Work instruction:
Make a numbered list of the data, starting at the line that contains "Approximately how many" and going through the last line, with both ends included and blank lines skipped. Leave out the pictures.

Information:
..............................
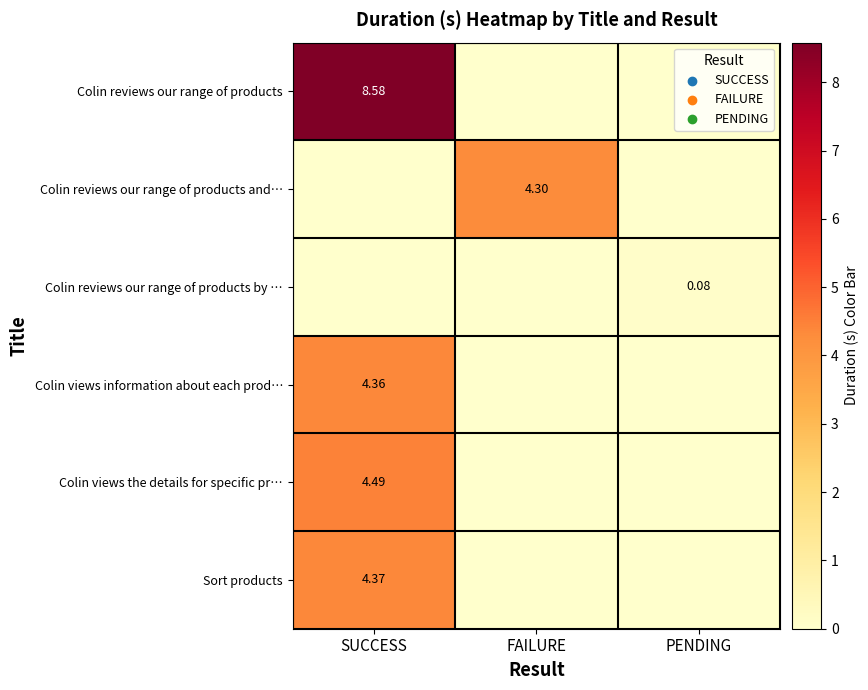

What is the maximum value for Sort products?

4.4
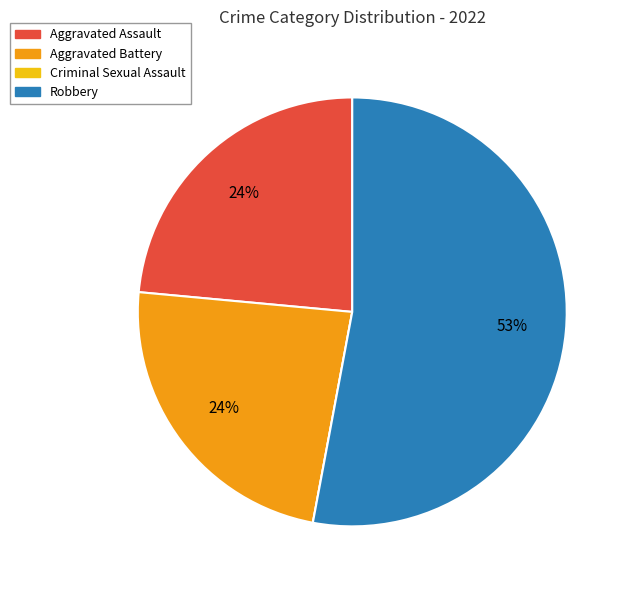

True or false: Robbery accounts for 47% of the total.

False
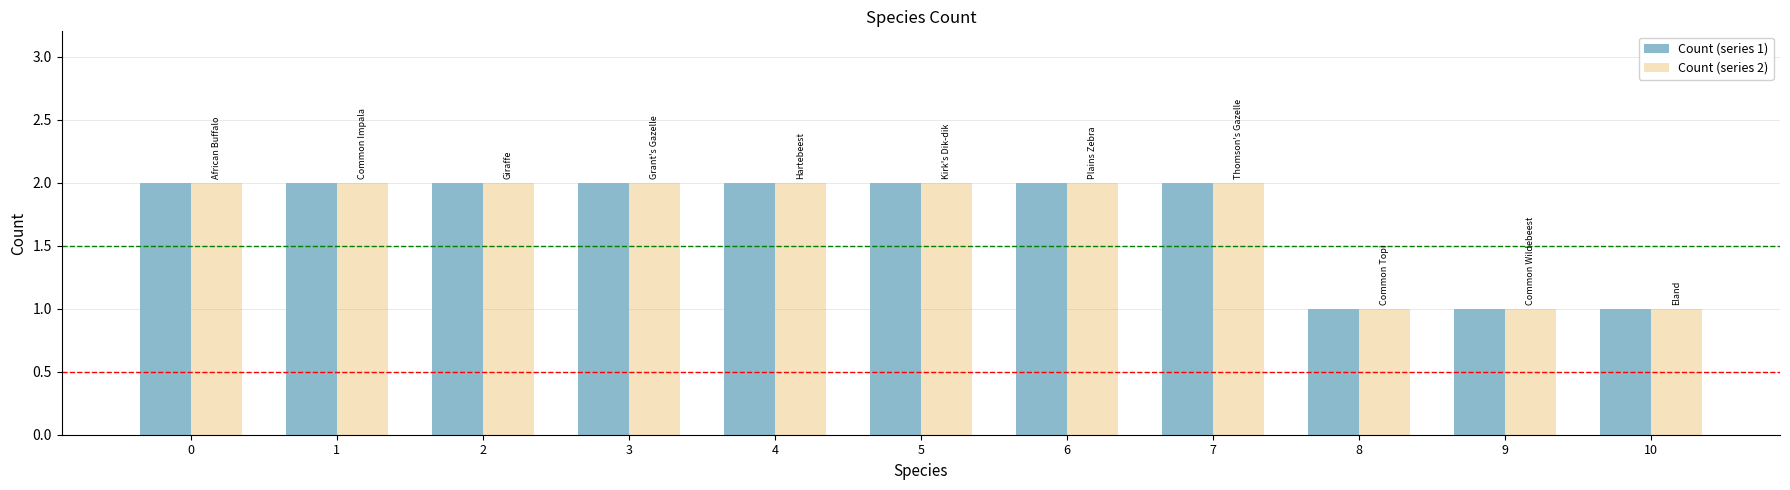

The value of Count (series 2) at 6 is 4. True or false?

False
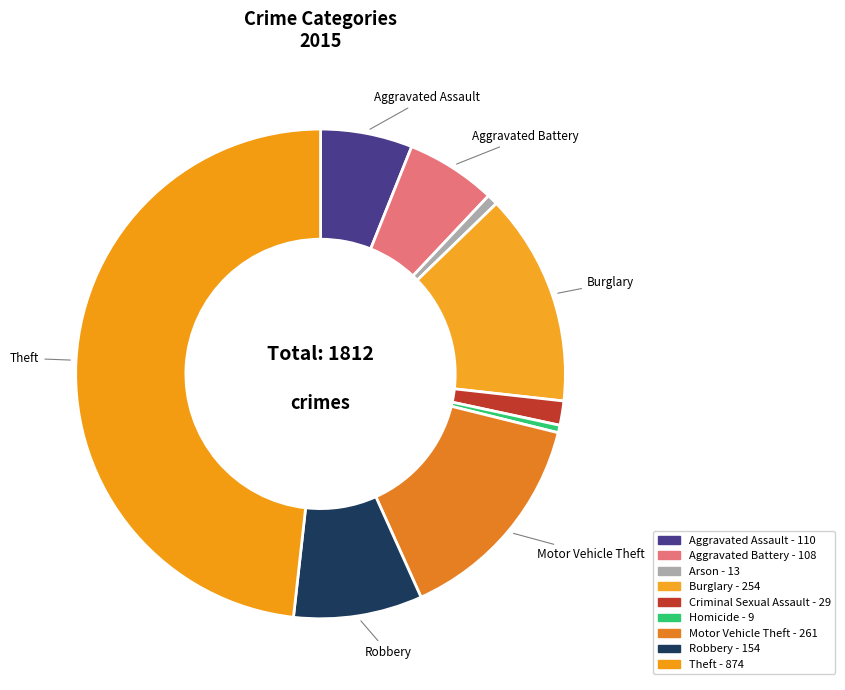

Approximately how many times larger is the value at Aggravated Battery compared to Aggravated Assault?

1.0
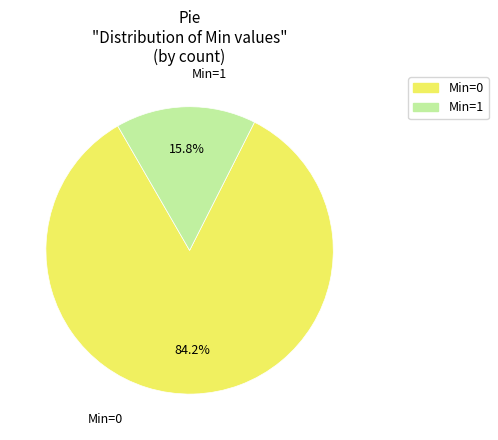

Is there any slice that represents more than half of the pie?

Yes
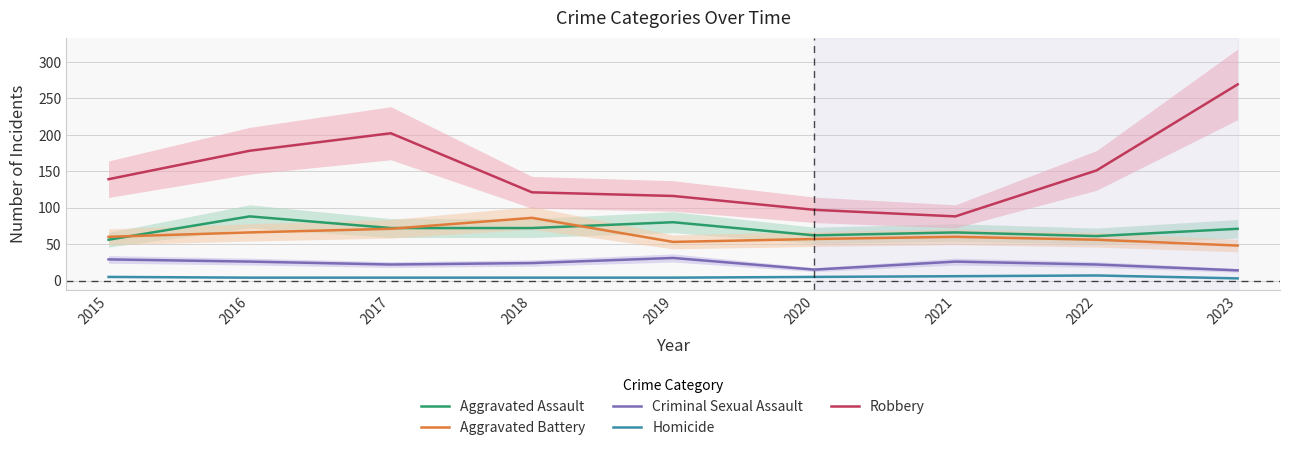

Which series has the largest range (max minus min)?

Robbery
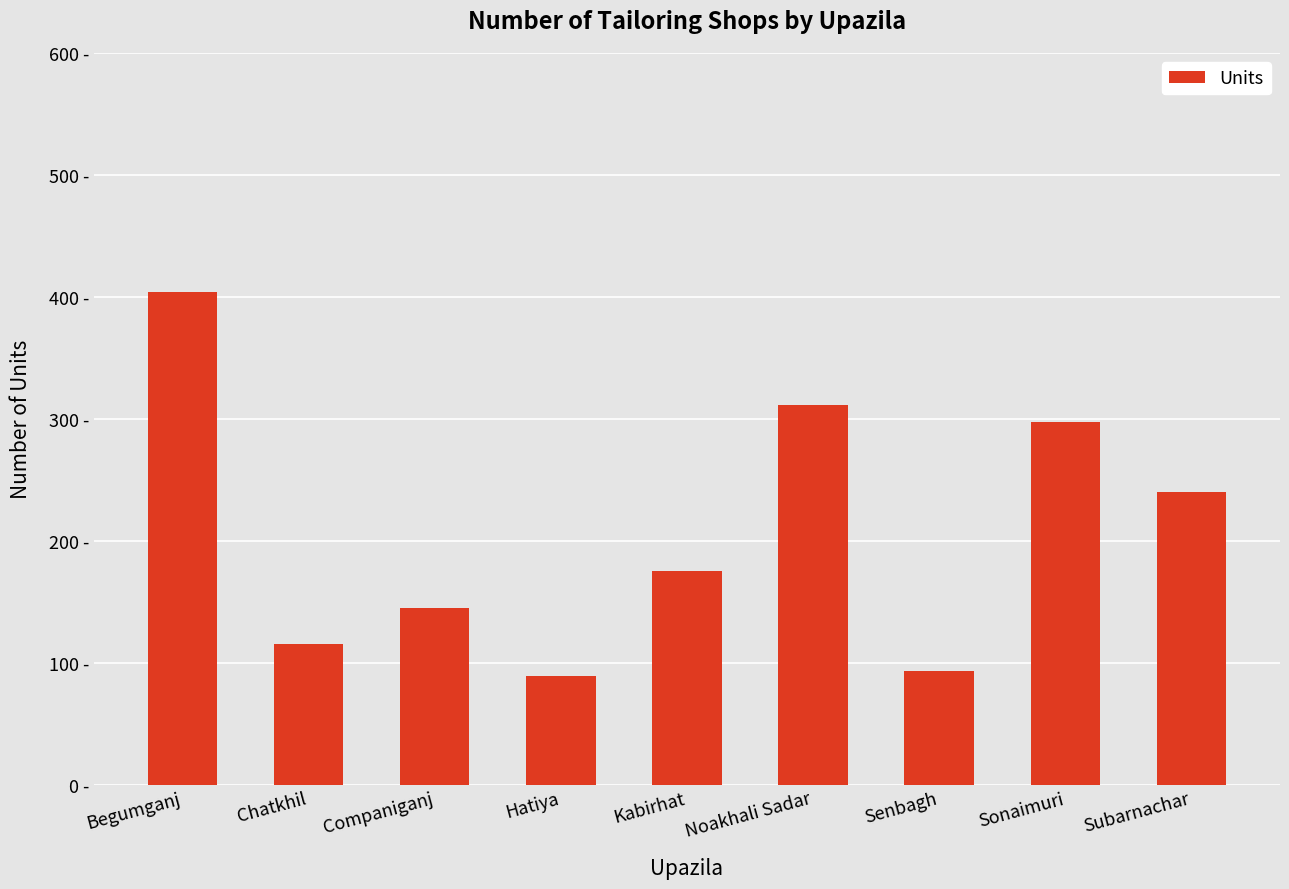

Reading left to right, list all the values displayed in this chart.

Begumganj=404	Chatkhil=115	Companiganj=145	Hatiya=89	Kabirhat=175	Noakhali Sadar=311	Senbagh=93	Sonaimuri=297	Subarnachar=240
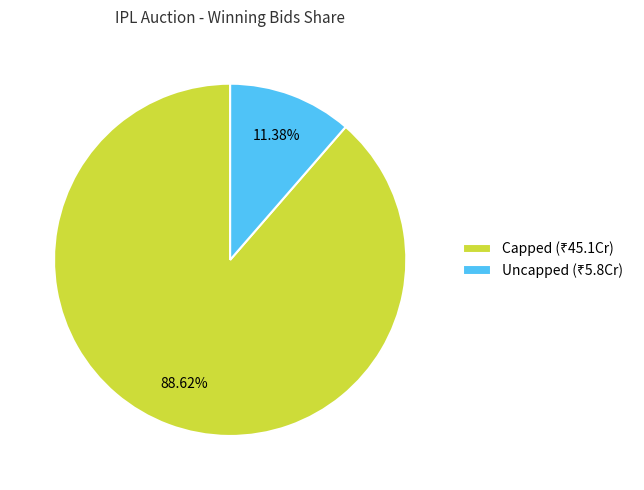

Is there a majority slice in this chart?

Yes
..............................
Expected answer:
1. Approximately how many times larger is the value at Aggravated Battery compared to Aggravated Assault?
2. 1.0
3. Is there any slice that represents more than half of the pie?
4. Yes
5. Which series has the largest range (max minus min)?
6. Robbery
7. Reading left to right, list all the values displayed in this chart.
8. Begumganj=404	Chatkhil=115	Companiganj=145	Hatiya=89	Kabirhat=175	Noakhali Sadar=311	Senbagh=93	Sonaimuri=297	Subarnachar=240
9. Is there a majority slice in this chart?
10. Yes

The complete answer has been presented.